Barçalandia
Obviar lo evidente y centrarse en la ficción institucional también es una forma de militancia
“El mejor país del mundo es esa España de la que tanto hablan en los informativos de TVE”, suele decir un amigo mío cada dos por tres. Lo hace, creo yo, por espantarse las pulgas de una actualidad que le pica y por no cambiar de canal, que es su particular manera de entender el patriotismo. A mí me sucede lo mismo con el Barça del que habla Josep María Bartomeu en sus apariciones públicas: no lo reconozco pero me gusta. Al fin y al cabo, obviar lo evidente y centrarse en la ficción institucional también es una forma de militancia, algo que gran parte de la parroquia culé llevamos haciendo casi toda una vida.
Ahí va una anécdota que nos define o tal vez nos retrate, quién sabe: un recién fichado Patrick Kluivert se planta en el museo del club y solicita a uno de los empleados que le muestre el expositor de las Copas de Europa. “¿Solo una?”, parece sorprenderse. “No lo habría dicho nunca. Yo pensaba que por el ruido que hace este club, por cómo es conocido en el mundo, tendría alguna más, por no decir muchas”. Como bien recuerda Ramón Besa en un artículo de 2015 titulado Més que un club, més que un equip, el holandés se marchó al Newcastle seis años más tarde y en las vitrinas seguía luciendo, solitaria, aquella única réplica de la codiciada orejona. El alboroto del entorno, sin embargo, se había redoblado.

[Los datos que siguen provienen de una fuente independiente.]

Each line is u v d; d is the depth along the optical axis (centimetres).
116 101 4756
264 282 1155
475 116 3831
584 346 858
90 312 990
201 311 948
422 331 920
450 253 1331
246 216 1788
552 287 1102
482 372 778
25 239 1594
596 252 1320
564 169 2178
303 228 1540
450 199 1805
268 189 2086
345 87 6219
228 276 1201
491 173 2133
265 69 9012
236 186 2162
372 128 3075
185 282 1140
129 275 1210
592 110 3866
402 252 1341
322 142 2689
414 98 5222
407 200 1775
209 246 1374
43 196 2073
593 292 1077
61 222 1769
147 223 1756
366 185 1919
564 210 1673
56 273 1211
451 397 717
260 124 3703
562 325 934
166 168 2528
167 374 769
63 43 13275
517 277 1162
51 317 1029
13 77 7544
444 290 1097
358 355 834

Poco después, curiosamente, el silencio invadió el Camp Nou y aficionados tan ilustres como Sergi Pàmies se daban cita en el estadio para disfrutar del sonido cadencioso de la pelota. Aquel fútbol, de tan musical, entraba por la vista pero también a través de los oídos y en ocasiones bastaba con cerrar los ojos durante el calentamiento para intuir el resultado del partido. Eran los años de Laporta, de Rijkaard y Guardiola, de la dictadura de los bajitos y su buena docena de canteranos… Años gloriosos en los que el habitual ruido adoptó un formato diferente: ya no se utilizaba para imaginar méritos y agrandar nuestra leyenda, sino para minusvalorar los triunfos y quebrantar el estado de felicidad impuesto por la doctrina Cruyff.
“Votar sí a la moción de censura es votar no a Cruyff", afirmaba el hoy presidente Bartomeu. Ya por entonces, el estado real del club parecía una ficción instalada en su cabeza pero con una diferencia evidente respecto a la actual: aquella era una película de terror y catástrofes naturales, una especie de Independence Day a la catalana, mientras que ahora todo adquiere tintes de comedia romántica, algo del estilo de 50 primeras citas pero sin Drew Barrymore. En sus propias palabras, este no es un club que fiche a golpe de talonario ni descuide la cantera. Tampoco una entidad estigmatizada por una condena judicial y con un expresidente en prisión preventiva, acusado de blanqueo de capitales.
Tan solo la enorme masa salarial parece acechar nuestra Ítaca particular, y lo advierte Bartomeu justo antes de deslizar la posibilidad de tener que volver a revisar el contrato de Leo Messi. Así las cosas, empieza a parecerme que la realidad se ha convertido en un capricho muy caro mientras que vivir en Barçalandia tan solo exige cerrar los ojos y una pizca de imaginación. No parece un mal negocio: escuchando a Bartomeu, ambas cosas podrían salirnos gratis.